Les conseillers d’appel en avaient déduit que l’assureur du véhicule apparaissait recevable à exercer son recours subrogatoire à l’encontre de la société productrice en qualité de tiers coresponsable.
Censure de la Cour de cassation. Cette analyse est censurée par la Cour suprême qui rappelle les principes fondateurs en la matière.
D’une part, il résulte de l’article 1er de la loi n° 85-677 du 5 juillet 1985 que les victimes d’un accident dans lequel se trouve impliqué un véhicule terrestre à moteur ne peuvent être indemnisées que sur le fondement des dispositions de la loi du 5 juillet 1985.

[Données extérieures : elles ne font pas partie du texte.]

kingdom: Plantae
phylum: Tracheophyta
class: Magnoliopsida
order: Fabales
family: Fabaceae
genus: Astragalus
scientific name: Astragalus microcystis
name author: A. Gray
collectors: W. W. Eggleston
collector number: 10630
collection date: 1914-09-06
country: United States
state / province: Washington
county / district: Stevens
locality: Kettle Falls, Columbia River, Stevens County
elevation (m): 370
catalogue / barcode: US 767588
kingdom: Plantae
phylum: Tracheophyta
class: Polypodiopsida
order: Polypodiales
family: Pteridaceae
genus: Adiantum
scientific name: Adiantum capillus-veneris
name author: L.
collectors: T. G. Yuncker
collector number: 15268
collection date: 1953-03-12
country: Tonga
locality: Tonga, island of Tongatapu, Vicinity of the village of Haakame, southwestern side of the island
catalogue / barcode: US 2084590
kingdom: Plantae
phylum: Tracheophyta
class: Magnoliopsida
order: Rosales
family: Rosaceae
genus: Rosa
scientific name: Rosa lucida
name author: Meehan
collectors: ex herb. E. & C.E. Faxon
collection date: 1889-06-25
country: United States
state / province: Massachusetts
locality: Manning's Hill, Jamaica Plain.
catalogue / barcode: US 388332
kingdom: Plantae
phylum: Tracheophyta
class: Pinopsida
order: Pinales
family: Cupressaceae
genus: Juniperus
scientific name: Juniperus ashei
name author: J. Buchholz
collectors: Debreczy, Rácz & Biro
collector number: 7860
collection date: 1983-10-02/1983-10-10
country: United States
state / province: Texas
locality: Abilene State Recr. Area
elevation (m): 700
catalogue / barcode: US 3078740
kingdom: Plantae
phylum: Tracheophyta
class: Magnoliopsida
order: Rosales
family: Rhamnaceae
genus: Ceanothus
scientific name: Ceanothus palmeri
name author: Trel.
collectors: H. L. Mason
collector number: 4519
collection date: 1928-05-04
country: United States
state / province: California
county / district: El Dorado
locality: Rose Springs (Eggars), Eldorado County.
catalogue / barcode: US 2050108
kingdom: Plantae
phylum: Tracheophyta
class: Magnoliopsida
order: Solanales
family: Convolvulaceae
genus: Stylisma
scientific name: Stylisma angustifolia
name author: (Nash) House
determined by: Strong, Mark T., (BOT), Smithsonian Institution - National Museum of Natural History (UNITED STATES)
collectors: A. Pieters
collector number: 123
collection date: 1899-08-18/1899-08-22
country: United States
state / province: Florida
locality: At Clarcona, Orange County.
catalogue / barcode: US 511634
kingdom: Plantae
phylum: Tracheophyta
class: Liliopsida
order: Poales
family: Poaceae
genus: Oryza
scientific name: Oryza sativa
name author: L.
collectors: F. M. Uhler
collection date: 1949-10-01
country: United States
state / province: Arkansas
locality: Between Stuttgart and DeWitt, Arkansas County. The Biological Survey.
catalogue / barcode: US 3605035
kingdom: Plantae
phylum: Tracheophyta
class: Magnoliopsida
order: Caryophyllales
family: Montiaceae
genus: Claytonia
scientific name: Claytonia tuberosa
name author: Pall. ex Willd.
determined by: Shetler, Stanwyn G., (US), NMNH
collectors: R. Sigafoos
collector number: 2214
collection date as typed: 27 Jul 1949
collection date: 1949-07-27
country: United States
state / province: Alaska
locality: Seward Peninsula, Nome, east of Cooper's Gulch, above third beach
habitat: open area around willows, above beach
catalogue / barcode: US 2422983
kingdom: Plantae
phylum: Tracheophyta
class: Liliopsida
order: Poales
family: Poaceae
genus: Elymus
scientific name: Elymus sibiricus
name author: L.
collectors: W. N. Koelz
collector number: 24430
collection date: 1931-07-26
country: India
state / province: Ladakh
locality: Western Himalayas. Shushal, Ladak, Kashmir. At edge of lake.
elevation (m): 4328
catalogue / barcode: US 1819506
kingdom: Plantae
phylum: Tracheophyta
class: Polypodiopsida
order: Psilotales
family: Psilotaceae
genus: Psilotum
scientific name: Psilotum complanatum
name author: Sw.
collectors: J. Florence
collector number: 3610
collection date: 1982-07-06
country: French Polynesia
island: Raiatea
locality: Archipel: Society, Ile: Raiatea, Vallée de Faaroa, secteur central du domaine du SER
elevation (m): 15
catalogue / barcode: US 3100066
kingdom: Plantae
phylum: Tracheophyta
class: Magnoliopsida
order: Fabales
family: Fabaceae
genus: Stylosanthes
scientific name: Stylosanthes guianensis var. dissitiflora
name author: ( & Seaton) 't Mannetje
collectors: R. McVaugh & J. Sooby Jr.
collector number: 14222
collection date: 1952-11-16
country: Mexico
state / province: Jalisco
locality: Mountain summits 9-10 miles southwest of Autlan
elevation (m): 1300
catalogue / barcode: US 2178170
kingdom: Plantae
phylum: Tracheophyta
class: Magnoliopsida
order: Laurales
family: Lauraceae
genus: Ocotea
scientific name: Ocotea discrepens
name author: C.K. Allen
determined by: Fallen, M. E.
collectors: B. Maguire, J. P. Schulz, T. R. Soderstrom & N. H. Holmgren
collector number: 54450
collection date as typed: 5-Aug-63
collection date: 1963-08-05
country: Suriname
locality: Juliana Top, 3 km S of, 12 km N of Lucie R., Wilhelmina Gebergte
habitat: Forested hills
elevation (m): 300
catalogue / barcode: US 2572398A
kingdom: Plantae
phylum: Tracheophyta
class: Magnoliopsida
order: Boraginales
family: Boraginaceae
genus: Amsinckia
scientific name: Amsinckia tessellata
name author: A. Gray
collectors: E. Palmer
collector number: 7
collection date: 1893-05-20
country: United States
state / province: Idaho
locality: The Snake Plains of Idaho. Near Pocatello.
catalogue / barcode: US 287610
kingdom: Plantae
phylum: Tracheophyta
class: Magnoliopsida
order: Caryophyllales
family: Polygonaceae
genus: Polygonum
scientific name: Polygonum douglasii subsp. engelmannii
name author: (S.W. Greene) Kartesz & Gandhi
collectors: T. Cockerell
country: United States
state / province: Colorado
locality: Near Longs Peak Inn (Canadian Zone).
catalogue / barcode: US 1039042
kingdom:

Par ailleurs, selon l’article L. 211-1 du Code des assurances, les contrats d’assurance couvrant la responsabilité mentionnée en son premier alinéa doivent également couvrir la responsabilité civile de toute personne ayant la garde ou la conduite, même non autorisée, du véhicule, et l’assureur n’est subrogé dans les droits que possède le créancier de l’indemnité contre la personne responsable de l’accident que lorsque la garde ou la conduite du véhicule a été obtenue contre le gré du propriétaire.
Il en découle, comme indiqué plus haut, que l’assureur qui entend exercer un recours contre le conducteur d’un véhicule terrestre à moteur impliqué dans un accident de la circulation pour obtenir le remboursement des indemnités allouées aux victimes de cet accident ne peut agir que sur le fondement de ce texte, à l’exclusion du droit commun.
Dès lors, en accueillant ainsi les demandes de l’assureur du véhicule à l’encontre de la société sur le fondement des articles 1382 et 1383, devenus 1240 (N° Lexbase : L0950KZ9) et 1241 (N° Lexbase : L0949KZ8), du Code civil, alors qu’il résultait de ses constatations qu’un véhicule, dont le propriétaire n’avait pas été dépossédé contre sa volonté, était impliqué dans l’accident, la cour d’appel a violé les textes susvisés.